Vanina a fait des études de biologie et ce n'est que dans sa dernière année qu'elle a commencé le karting. Elle a été brillante, vraiment. Elle roulait bien et elle a continué dans cette voie.

On a partagé une Renault Mégane aux 24 Heures de Spa. On n'avait pas de bons freins. On n'avait pas les mêmes que l'autre voiture de l'équipe, donc on poussait, on poussait. Mais on a perdu un temps considérable. Malheureusement, Vanina est sortie de piste dans le Raidillon. Mais une chose est sûre, à l'époque, elle était déjà très rapide. Bien plus que moi.

Elle a aussi été ma copilote sur le Dakar. Personnellement, je n'aime pas trop que l'on me conduise vite (rires).

Surtout, j'encourage ces moments parents-enfants. Ce sont des moments magiques. Ça en vaut la peine. Toutes ces expériences permettent d'avoir une proximité folle.

Vous avez évoqué la « peur constante » de vos parents, chaque week-end, quand vous pilotiez. Avez-vous ressenti la même chose avec Vanina ?

Tout le monde sait que même si tu as fait tout ce qu'il fallait, la fatalité reste là avec la porte ouverte. C'est la loi du sport automobile.

Depuis ce début d'année, elle a rejoint les Iron Dames. A-t-elle échangé avec vous avant de repartir dans l'aventure ?

Non, on n'a pas échangé. On m'a appris cette nouvelle. On n'a plus rien à dire à quelqu'un de 50 ans, même à quelqu'un de 23 ans d'ailleurs. C'est notre liberté.

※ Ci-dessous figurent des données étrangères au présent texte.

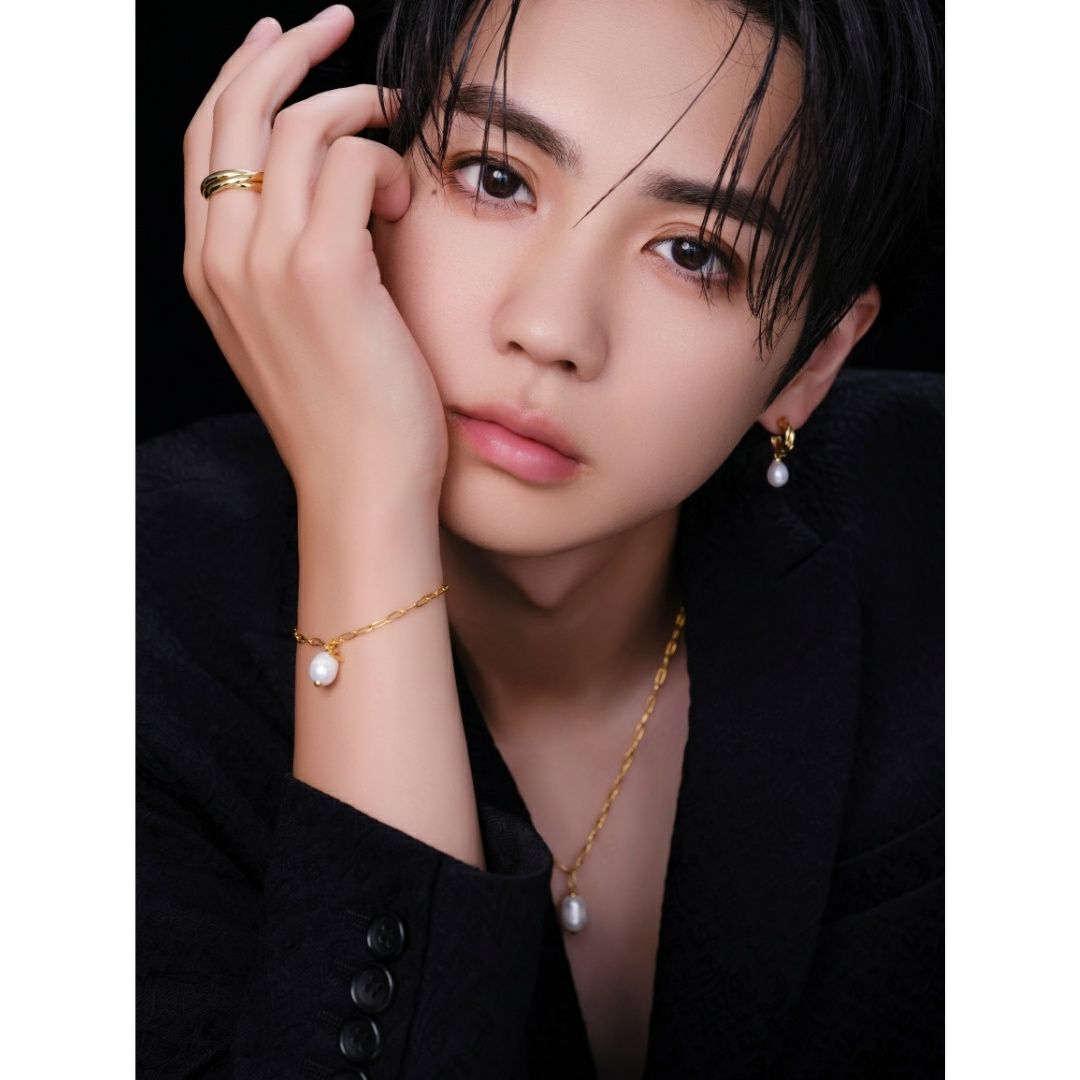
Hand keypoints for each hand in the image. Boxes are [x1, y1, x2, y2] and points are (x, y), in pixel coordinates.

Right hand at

Je sais qu'elle a été performante pour sa première course, même si ça s'est mal terminé parce que l'on a envoyé sa coéquipière (Marta Garcia, N.D.L.R.) dans le mur. Elle est fit comme personne ne peut l'être. Elle fait des vidéos de ses séances avec son coach, elle est en forme, affûtée.

Des femmes ont marqué l'histoire du sport automobile. Pourrons-nous bientôt en voir d'autres au plus haut niveau ?

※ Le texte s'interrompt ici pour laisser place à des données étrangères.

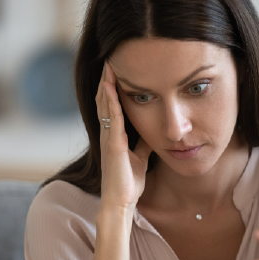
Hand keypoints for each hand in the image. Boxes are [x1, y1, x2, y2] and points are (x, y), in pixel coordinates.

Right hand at [96, 61, 151, 210]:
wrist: (121, 202)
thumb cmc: (128, 182)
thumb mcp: (141, 157)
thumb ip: (143, 143)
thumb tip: (153, 131)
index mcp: (115, 135)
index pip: (112, 105)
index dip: (113, 87)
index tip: (117, 68)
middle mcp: (108, 133)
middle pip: (105, 100)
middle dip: (108, 79)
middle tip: (110, 58)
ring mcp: (109, 137)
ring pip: (105, 105)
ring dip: (106, 84)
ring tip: (108, 64)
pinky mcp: (113, 145)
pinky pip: (111, 118)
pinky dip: (110, 101)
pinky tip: (109, 87)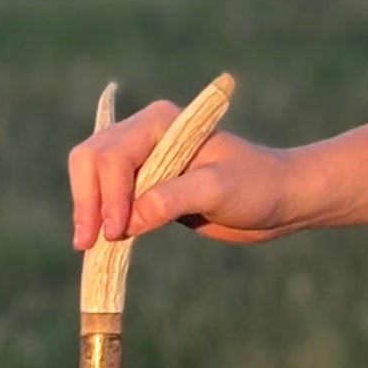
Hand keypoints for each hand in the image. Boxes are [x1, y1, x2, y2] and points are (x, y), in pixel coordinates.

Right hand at [69, 97, 301, 247]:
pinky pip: (106, 197)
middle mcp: (145, 134)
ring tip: (92, 246)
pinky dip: (99, 217)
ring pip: (91, 177)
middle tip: (89, 243)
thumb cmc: (257, 186)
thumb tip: (128, 220)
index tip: (118, 230)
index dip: (110, 193)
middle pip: (91, 160)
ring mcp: (142, 159)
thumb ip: (174, 198)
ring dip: (88, 210)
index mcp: (162, 122)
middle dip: (88, 200)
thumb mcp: (219, 189)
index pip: (115, 153)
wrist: (279, 199)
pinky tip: (101, 242)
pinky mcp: (144, 185)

À notre époque, les voitures étaient bien plus difficiles et physiques, aujourd'hui, elles sont davantage assistées. Je vois qu'il y a la F1 Academy qui peut être un tremplin. Je suis convaincu qu'il n'y a aucune raison pour qu'une femme ne puisse être aussi performante qu'un homme.

On est dans un changement de société où les femmes tendent à être à égalité avec les hommes, mais ce n'est toujours pas acquis.

Et je tiens à rappeler que le plus bel exemple qui soit, c'est Michèle Mouton qui était à un cheveu de souffler le titre à Walter Röhrl en rallye. Ce qu'elle a fait est magnifique.